(Chicago) Media outlets have proliferated. Once, only press barons could publish news and opinions, but today, anyone can blog or post a video. A high proportion of the new content is critical and editorially independent–in the sense that no one tells the writers what they may say. Yet the paradoxical result is that government controls the news agenda much more than it ever did.
This pattern is clearest at the local level, where new media have killed the traditional newspaper’s business model, causing newspapers to lay off their “enterprise reporters”–those who dig up original information. In Baltimore, for example, a Pew study finds that 53 major outlets now cover local news and information. But they can collectively afford almost no enterprise reporting. As a result, they all repeat the same content (albeit with diverse opinions tacked on), and the content comes disproportionately from the mayor’s office. “We found official press releases often appear word for word in first accounts of events, though often not noted as such.” The news environment feels free because bloggers get to say nasty things about the mayor. But City Hall decides what they are talking about in the first place.

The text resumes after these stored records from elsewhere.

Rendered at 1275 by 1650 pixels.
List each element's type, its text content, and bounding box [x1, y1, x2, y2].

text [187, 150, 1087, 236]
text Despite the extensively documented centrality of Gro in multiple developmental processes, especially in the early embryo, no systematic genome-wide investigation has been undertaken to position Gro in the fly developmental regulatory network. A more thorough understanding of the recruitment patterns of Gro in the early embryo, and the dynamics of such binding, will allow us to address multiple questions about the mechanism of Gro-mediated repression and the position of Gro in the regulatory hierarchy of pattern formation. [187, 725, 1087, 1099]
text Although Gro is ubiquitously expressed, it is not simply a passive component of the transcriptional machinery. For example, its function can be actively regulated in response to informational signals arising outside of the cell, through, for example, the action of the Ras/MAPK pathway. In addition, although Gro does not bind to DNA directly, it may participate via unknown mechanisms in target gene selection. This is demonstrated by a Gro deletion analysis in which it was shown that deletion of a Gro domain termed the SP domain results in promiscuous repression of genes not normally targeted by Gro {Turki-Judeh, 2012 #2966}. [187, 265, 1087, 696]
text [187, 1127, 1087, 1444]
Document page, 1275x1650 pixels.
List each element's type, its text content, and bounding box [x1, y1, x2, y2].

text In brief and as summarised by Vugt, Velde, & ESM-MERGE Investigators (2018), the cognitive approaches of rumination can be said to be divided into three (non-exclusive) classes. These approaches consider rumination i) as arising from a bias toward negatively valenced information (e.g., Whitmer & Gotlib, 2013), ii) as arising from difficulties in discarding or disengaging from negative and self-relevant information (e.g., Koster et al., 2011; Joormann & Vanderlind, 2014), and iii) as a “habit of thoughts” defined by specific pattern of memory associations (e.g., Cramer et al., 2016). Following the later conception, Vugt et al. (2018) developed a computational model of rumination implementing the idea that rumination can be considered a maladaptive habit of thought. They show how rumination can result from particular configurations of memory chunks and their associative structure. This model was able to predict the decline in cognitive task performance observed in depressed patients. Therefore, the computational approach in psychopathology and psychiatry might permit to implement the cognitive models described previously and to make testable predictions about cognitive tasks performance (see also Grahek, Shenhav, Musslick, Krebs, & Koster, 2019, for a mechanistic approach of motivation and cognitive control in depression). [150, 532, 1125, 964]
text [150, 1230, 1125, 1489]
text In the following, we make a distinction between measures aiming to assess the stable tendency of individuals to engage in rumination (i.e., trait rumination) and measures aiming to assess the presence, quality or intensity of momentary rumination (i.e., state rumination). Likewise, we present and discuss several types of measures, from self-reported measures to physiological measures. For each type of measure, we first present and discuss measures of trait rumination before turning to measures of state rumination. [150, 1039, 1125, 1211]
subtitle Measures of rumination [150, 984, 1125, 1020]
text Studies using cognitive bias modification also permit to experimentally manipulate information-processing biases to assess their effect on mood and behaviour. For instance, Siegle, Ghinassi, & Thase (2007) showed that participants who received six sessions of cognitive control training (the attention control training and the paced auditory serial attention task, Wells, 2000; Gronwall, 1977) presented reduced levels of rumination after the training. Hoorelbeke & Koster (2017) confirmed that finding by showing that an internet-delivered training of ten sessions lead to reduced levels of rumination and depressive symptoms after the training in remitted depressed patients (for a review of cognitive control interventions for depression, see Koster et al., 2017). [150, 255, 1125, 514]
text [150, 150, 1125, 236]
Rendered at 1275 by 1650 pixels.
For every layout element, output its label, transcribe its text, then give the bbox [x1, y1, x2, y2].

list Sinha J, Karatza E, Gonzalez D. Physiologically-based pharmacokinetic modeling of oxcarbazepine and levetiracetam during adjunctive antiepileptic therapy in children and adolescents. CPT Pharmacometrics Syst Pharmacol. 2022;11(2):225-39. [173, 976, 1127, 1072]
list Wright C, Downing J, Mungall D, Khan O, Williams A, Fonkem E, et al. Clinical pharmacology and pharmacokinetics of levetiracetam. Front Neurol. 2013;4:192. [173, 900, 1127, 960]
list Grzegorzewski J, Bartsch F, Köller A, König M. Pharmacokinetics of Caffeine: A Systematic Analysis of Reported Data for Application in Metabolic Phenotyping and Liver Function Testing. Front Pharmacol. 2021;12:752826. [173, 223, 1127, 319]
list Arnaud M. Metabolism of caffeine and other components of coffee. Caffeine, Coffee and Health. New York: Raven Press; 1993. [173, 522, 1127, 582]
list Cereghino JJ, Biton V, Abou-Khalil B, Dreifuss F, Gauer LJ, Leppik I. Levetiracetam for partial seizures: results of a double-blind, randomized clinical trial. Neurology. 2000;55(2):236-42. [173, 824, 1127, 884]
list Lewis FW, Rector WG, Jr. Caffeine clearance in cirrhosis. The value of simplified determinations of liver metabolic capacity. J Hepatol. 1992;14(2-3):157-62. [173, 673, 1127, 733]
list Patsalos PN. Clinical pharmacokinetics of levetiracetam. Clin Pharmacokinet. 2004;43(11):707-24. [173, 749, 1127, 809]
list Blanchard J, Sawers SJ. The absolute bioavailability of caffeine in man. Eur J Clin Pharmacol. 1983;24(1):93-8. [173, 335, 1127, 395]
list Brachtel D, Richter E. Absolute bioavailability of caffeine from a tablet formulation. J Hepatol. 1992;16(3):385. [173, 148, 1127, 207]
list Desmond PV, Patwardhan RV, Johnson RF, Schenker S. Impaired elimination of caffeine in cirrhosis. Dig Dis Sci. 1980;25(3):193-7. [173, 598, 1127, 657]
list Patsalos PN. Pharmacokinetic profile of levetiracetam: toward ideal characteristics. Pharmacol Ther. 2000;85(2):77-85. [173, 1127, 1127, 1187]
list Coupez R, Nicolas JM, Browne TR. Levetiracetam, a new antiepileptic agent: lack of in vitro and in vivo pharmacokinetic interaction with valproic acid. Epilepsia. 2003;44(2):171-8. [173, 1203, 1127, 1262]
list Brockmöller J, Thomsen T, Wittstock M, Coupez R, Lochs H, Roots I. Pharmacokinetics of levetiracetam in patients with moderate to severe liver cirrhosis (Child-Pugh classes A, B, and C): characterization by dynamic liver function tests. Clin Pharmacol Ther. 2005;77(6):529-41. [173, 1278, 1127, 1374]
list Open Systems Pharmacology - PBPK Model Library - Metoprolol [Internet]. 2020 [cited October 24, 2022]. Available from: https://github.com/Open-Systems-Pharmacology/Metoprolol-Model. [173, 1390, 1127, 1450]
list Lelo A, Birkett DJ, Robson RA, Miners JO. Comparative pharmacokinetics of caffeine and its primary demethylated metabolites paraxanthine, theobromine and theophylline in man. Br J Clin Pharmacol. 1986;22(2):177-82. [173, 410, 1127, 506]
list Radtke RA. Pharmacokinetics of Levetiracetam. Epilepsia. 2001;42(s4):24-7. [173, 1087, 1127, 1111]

The same trend is now happening at the national level, although to a lesser extent because some enterprise reporters still work in DC. In Politico, Jim VandeHei and Mike Allen write:
[The] White House … has taken old tricks for shaping coverage (staged leaks, friendly interviews) and put them on steroids using new ones (social media, content creation, precision targeting). And it’s an equal opportunity strategy: Media across the ideological spectrum are left scrambling for access.
The results are transformational. With more technology, and fewer resources at many media companies, the balance of power between the White House and press has tipped unmistakably toward the government. This is an arguably dangerous development, and one that the Obama White House — fluent in digital media and no fan of the mainstream press — has exploited cleverly and ruthlessly. And future presidents from both parties will undoubtedly copy and expand on this approach.
Again, the story is complicated at the national level, because reporters are still paid to dig for information in Washington. Lots of important information is available, regardless of the White House’s attitude to press conferences. Also, the two rival national parties have incentives to uncover some kinds of damaging information about each other. But VandeHei and Allen make a fair point. Far too few reporters are available to cover far too wide a range of stories.
In the longer term, a new model may develop for funding an actual watchdog press. But that won’t happen automatically, because enterprise reporting in the public interest is a classic public good–valuable to everyone in general, but not to anyone in particular. In theory, the government could subsidize the news as a public good on the model of European national broadcasters or American public broadcasting (which receives a pittance from the federal government). But publicly funded media becomes corrupt unless it is challenged by some kind of independent news: see the travails of the BBC. Thus the challenge of funding enterprise reporting remains even if the government helps. Our traditional model involved some lucky cross-subsidization: classified ads paid for journalists who covered city council meetings. That model was killed by Craigslist. I don’t believe crowd-sourcing or unpaid citizen journalism can fill the need–Baltimore illustrates what that leads to. And I don’t believe in technological fixes, because they can only cut the costs of publishing and dissemination, which are already extraordinarily low. New organizational forms are going to have to develop. I think universities have a role to play, because we have 2,000 institutions, nearly 3 percent of GDP, skills for analysis and communication, and a self-interested need to be able to share our ideas with the public.